* Begin Records shown *
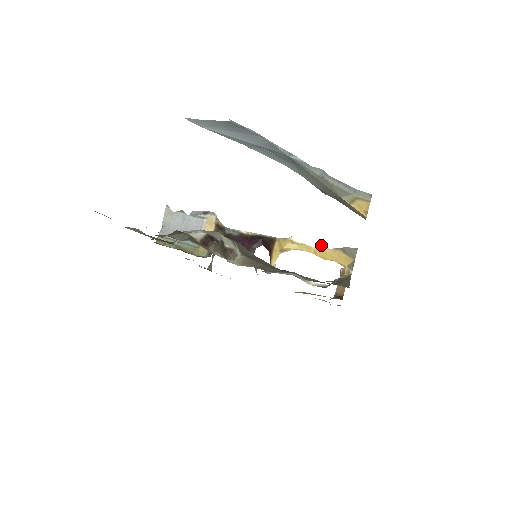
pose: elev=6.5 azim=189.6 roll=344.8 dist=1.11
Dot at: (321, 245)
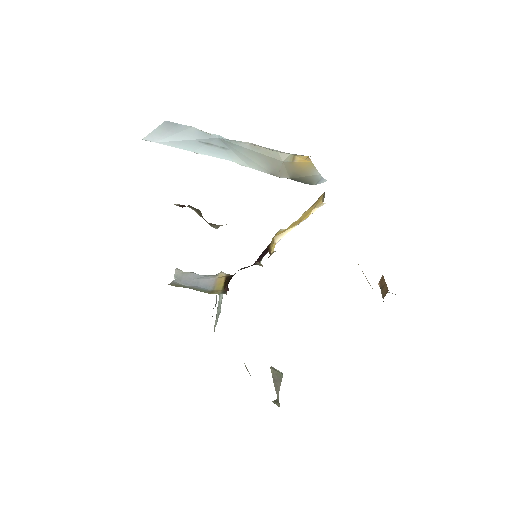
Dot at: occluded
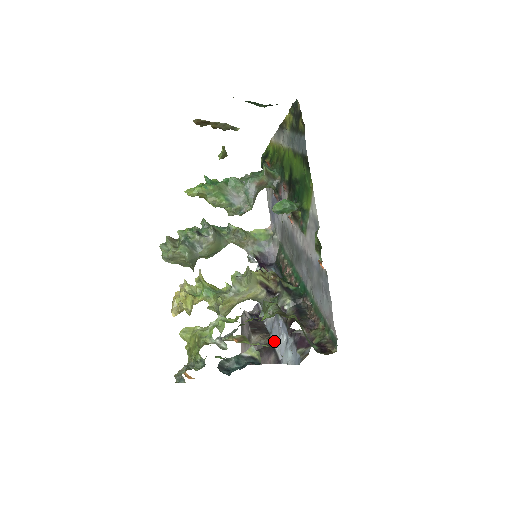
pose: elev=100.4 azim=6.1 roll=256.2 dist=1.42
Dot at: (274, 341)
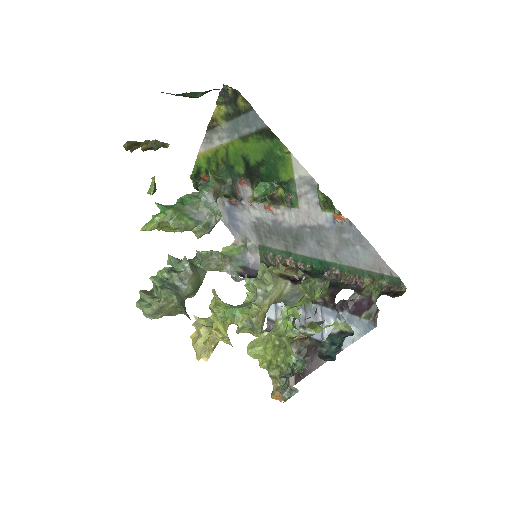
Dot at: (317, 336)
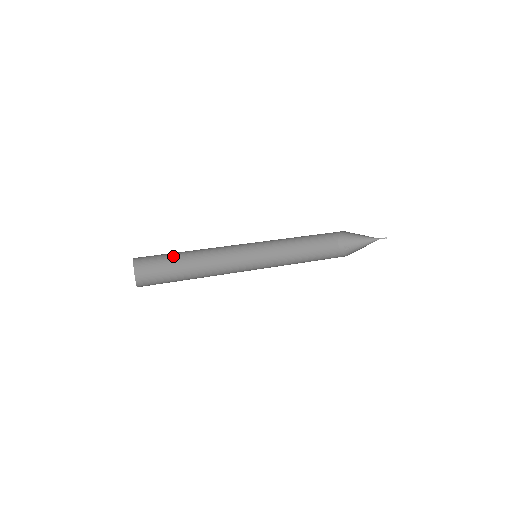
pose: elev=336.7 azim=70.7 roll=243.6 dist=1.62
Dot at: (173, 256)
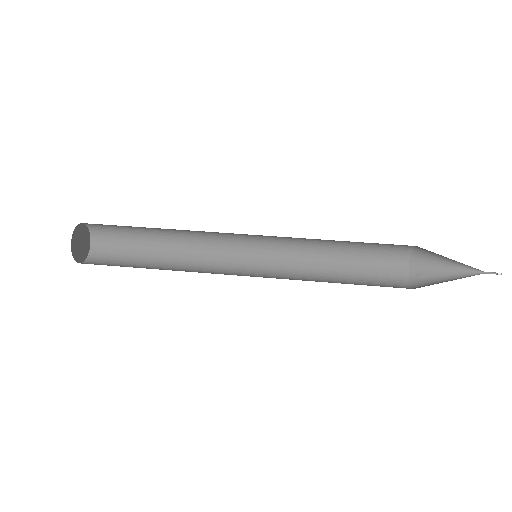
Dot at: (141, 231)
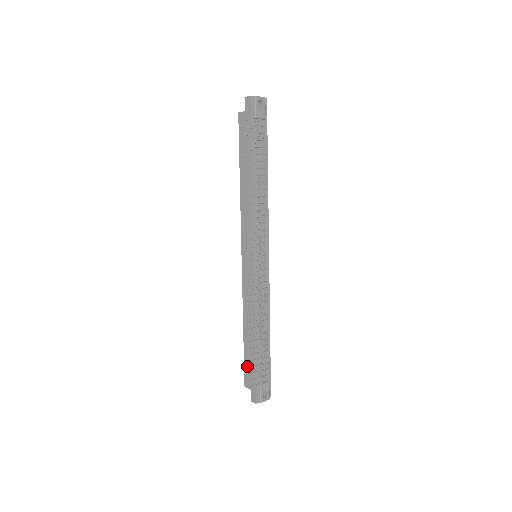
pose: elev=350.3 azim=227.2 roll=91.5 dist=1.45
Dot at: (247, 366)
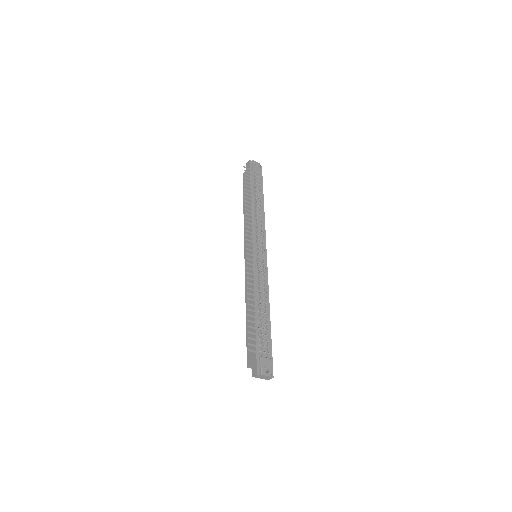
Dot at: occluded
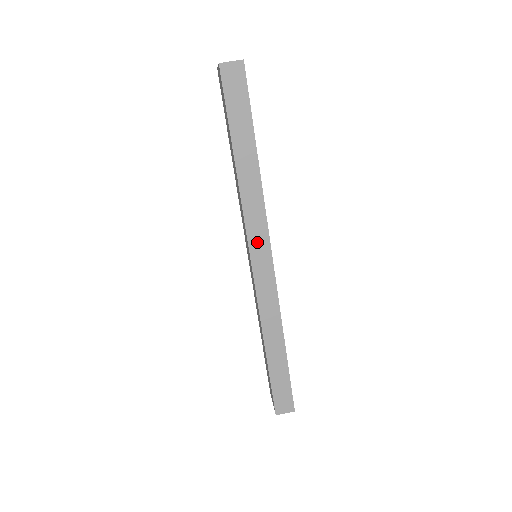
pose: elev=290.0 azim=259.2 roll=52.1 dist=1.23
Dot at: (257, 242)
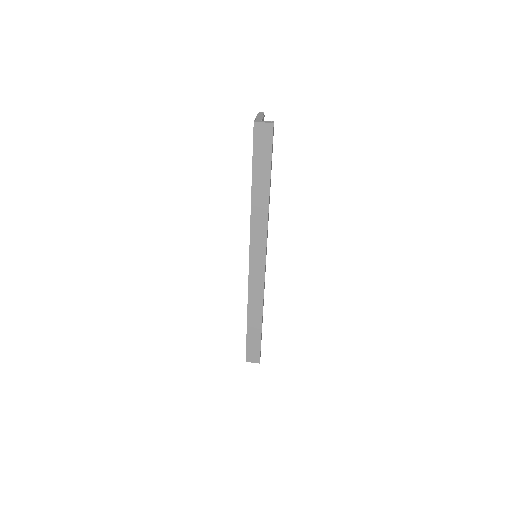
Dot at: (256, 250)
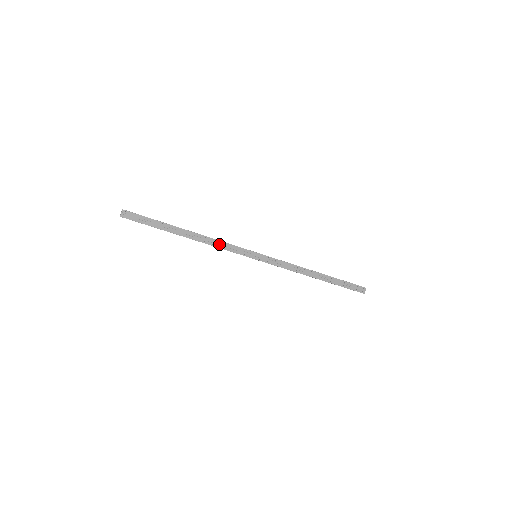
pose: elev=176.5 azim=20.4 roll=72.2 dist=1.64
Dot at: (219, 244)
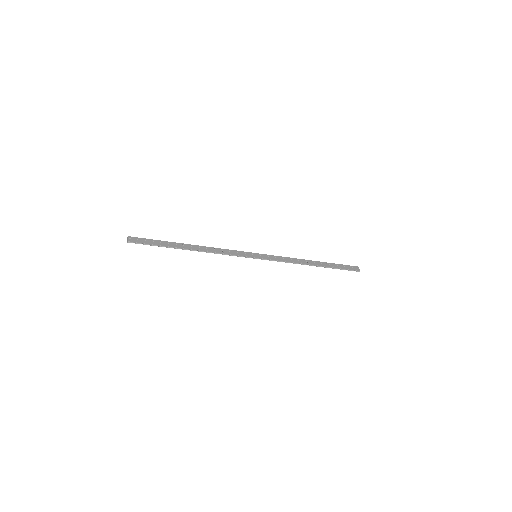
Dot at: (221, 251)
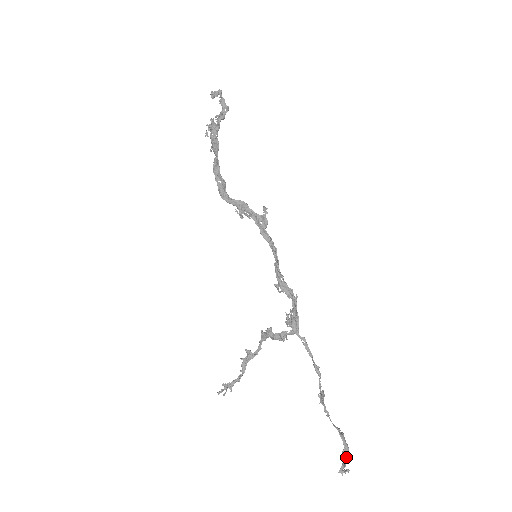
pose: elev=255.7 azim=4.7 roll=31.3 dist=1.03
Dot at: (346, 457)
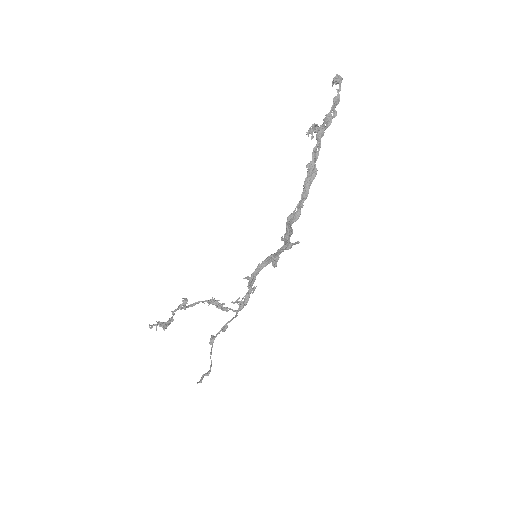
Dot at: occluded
* End Records shown *
▸ **Exercise objective**:
From the material above, pull out every line that contains the string "roll", matching case exactly.

▸ **Written response**:
pose: elev=6.5 azim=189.6 roll=344.8 dist=1.11
pose: elev=100.4 azim=6.1 roll=256.2 dist=1.42
pose: elev=336.7 azim=70.7 roll=243.6 dist=1.62
pose: elev=350.3 azim=227.2 roll=91.5 dist=1.45
pose: elev=290.0 azim=259.2 roll=52.1 dist=1.23
pose: elev=176.5 azim=20.4 roll=72.2 dist=1.64
pose: elev=255.7 azim=4.7 roll=31.3 dist=1.03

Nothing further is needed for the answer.